- Episode no.: Season 9 Episode 7
- Written by: Trey Parker
- Production code: 907
- Original air date: April 20, 2005

Episode chronology
| ← Previous "The Death of Eric Cartman" | Next → "Two Days Before the Day After Tomorrow" |
- South Park season 9

= Erection Day =

"Erection Day" is the seventh episode in the ninth season of the American animated television series South Park. The 132nd episode overall, it first aired on Comedy Central in the United States on April 20, 2005. In the episode, South Park Elementary's talent show is coming up and everyone expects Jimmy to win.

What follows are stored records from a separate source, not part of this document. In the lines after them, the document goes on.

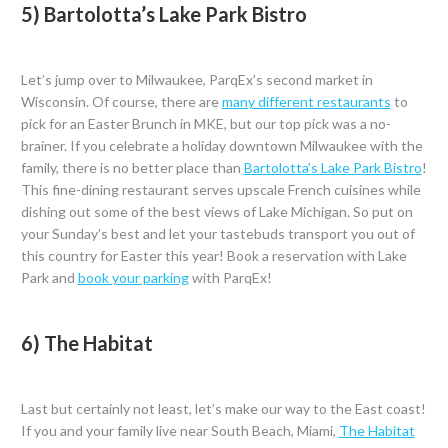
5) Bartolotta’s Lake Park Bistro
Let’s jump over to Milwaukee, ParqEx’s second market in
Wisconsin. Of course, there are
many different restaurants
to
pick for an Easter Brunch in MKE, but our top pick was a no-
brainer. If you celebrate a holiday downtown Milwaukee with the
family, there is no better place than
Bartolotta’s Lake Park Bistro
!
This fine-dining restaurant serves upscale French cuisines while
dishing out some of the best views of Lake Michigan. So put on
your Sunday’s best and let your tastebuds transport you out of
this country for Easter this year! Book a reservation with Lake
Park and
book your parking
with ParqEx!
6) The Habitat
Last but certainly not least, let’s make our way to the East coast!
If you and your family live near South Beach, Miami,
The Habitat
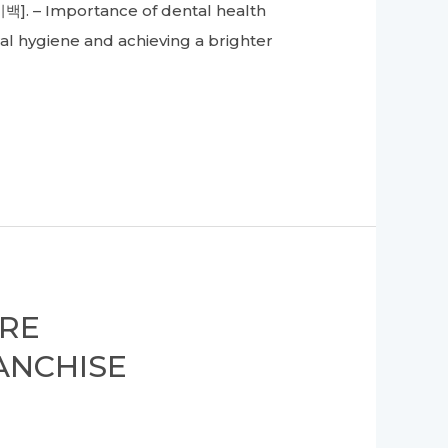
미백]. – Importance of dental health
al hygiene and achieving a brighter
ORE
ANCHISE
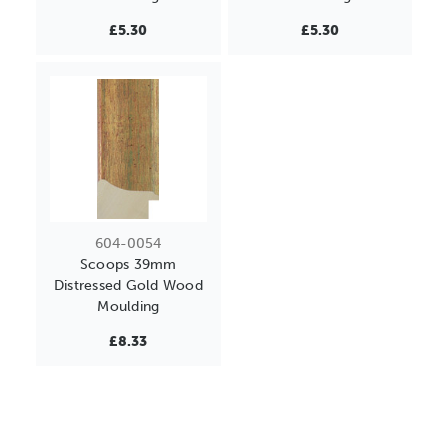
£5.30
£5.30
604-0054
Scoops 39mm
Distressed Gold Wood
Moulding
£8.33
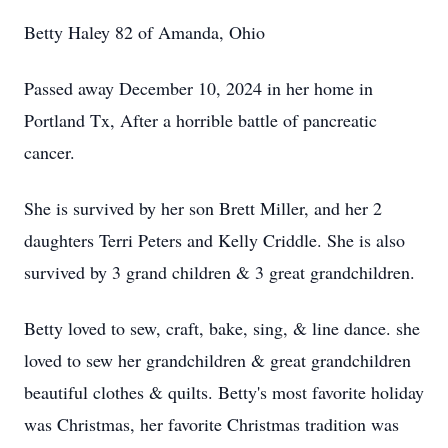
Betty Haley 82 of Amanda, Ohio
Passed away December 10, 2024 in her home in
Portland Tx, After a horrible battle of pancreatic
cancer.
She is survived by her son Brett Miller, and her 2
daughters Terri Peters and Kelly Criddle. She is also
survived by 3 grand children & 3 great grandchildren.
Betty loved to sew, craft, bake, sing, & line dance. she
loved to sew her grandchildren & great grandchildren
beautiful clothes & quilts. Betty's most favorite holiday
was Christmas, her favorite Christmas tradition was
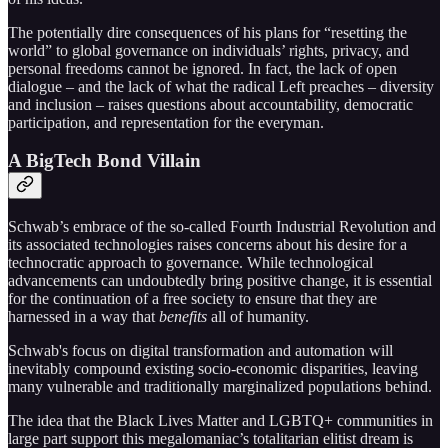
The potentially dire consequences of his plans for “resetting the
world” to global governance on individuals’ rights, privacy, and
personal freedoms cannot be ignored. In fact, the lack of open
dialogue – and the lack of what the radical Left preaches – diversity
and inclusion – raises questions about accountability, democratic
participation, and representation for the everyman.
A BigTech Bond Villain
Schwab’s embrace of the so-called Fourth Industrial Revolution and
its associated technologies raises concerns about his desire for a
technocratic approach to governance. While technological
advancements can undoubtedly bring positive change, it is essential
for the continuation of a free society to ensure that they are
harnessed in a way that
benefits
all of humanity.
Schwab's focus on digital transformation and automation will
inevitably compound existing socio-economic disparities, leaving
many vulnerable and traditionally marginalized populations behind.
The idea that the Black Lives Matter and LGBTQ+ communities in
large part support this megalomaniac’s totalitarian elitist dream is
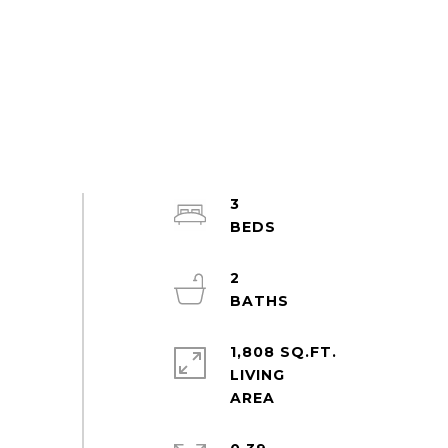
3
2
1,808 SQ.FT.
LIVING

Jimmy is elated to perform his stand-up comedy routines, but begins to suffer from unwanted erections and tries to resolve the problem.

==Plot==
Jimmy faces a dilemma because he begins to experience random erections. This makes him afraid to perform his stand-up comedy routine at the South Park Elementary Talent Show for fear that he would be embarrassed in front of the entire school. He consults Butters, the only kid in town whom he expects not to make fun of him. Butters explains to him about sexual intercourse; Jimmy concludes that if he does not want to get an erection during his performance, he should have intercourse before he goes up. He attempts to arrange a date with a girl from school, with Cartman's help. When this ultimately fails, he goes to Colfax Avenue, the red-light district of town based on a suggestion from Officer Barbrady, looking for sex.

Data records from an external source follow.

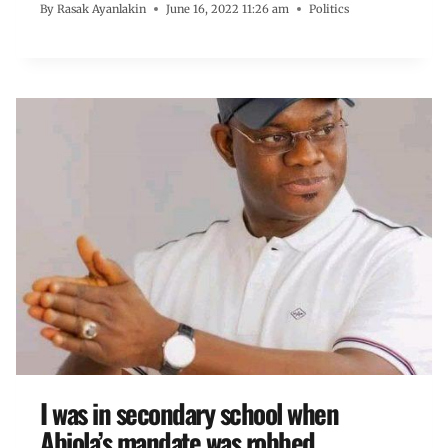
By
Rasak Ayanlakin
June 16, 2022 11:26 am
Politics
I was in secondary school when
Abiola’s mandate was robbed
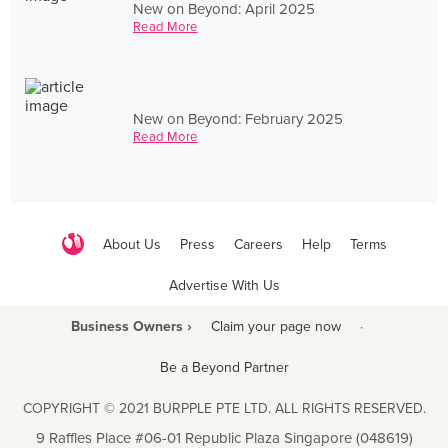
New on Beyond: April 2025
Read More
New on Beyond: February 2025
Read More
About Us
Press
Careers
Help
Terms
Advertise With Us
Business Owners ›
Claim your page now
·
Be a Beyond Partner
COPYRIGHT © 2021 BURPPLE PTE LTD. ALL RIGHTS RESERVED.
9 Raffles Place #06-01 Republic Plaza Singapore (048619)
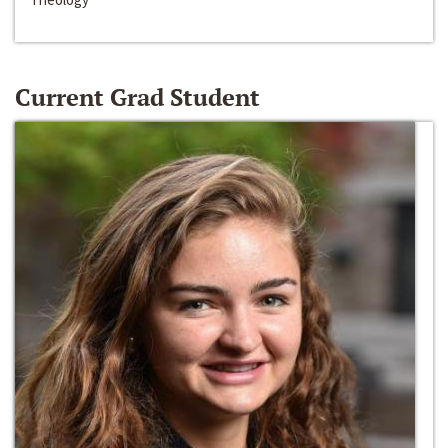
Current Grad Student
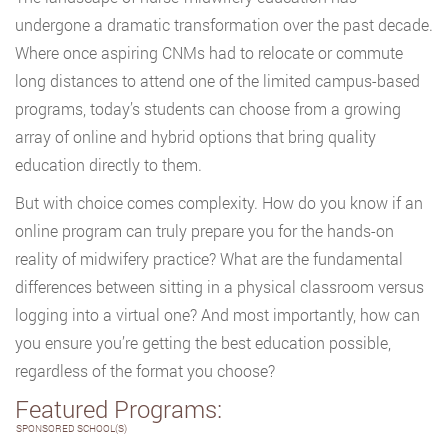
undergone a dramatic transformation over the past decade.
Where once aspiring CNMs had to relocate or commute
long distances to attend one of the limited campus-based
programs, today’s students can choose from a growing
array of online and hybrid options that bring quality
education directly to them.
But with choice comes complexity. How do you know if an
online program can truly prepare you for the hands-on
reality of midwifery practice? What are the fundamental
differences between sitting in a physical classroom versus
logging into a virtual one? And most importantly, how can
you ensure you’re getting the best education possible,
regardless of the format you choose?
Featured Programs:
SPONSORED SCHOOL(S)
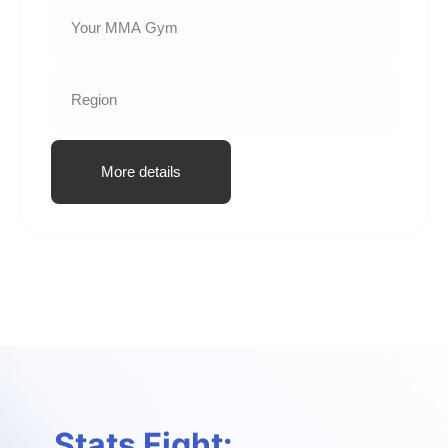
More details
Stats Fight:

While the talent show begins at the school, Jimmy picks up an obese, STD-ridden prostitute known as Nut-Gobbler. The naïve Jimmy attempts to woo her but her pimp comes in and, thinking she is betraying him, grabs her and goes off to kill her. Jimmy summons a taxi, and a car chase ensues. In the end, Jimmy manages to distract the pimp with his comedy routine, while Nut-Gobbler subdues him with a club to the back of the head. Jimmy, presumably after having sex with the hooker, arrives at the talent show and hurries onstage at the last minute. He begins his routine, but then suddenly gets another erection.

==Cultural references==
- The scene where Jimmy is carrying Nut-Gobbler is a parody of the closing scene from the 1982 film An Officer and a Gentleman.
- Cartman's act in the talent show is a reference to the 1983 film Scarface.
- The restaurant that Jimmy and his dates go to, Buga de Faggoncini, is named after the restaurant chain Buca di Beppo, although, according to Parker and Stone, the actual restaurant in concept is based on Romano's Macaroni Grill.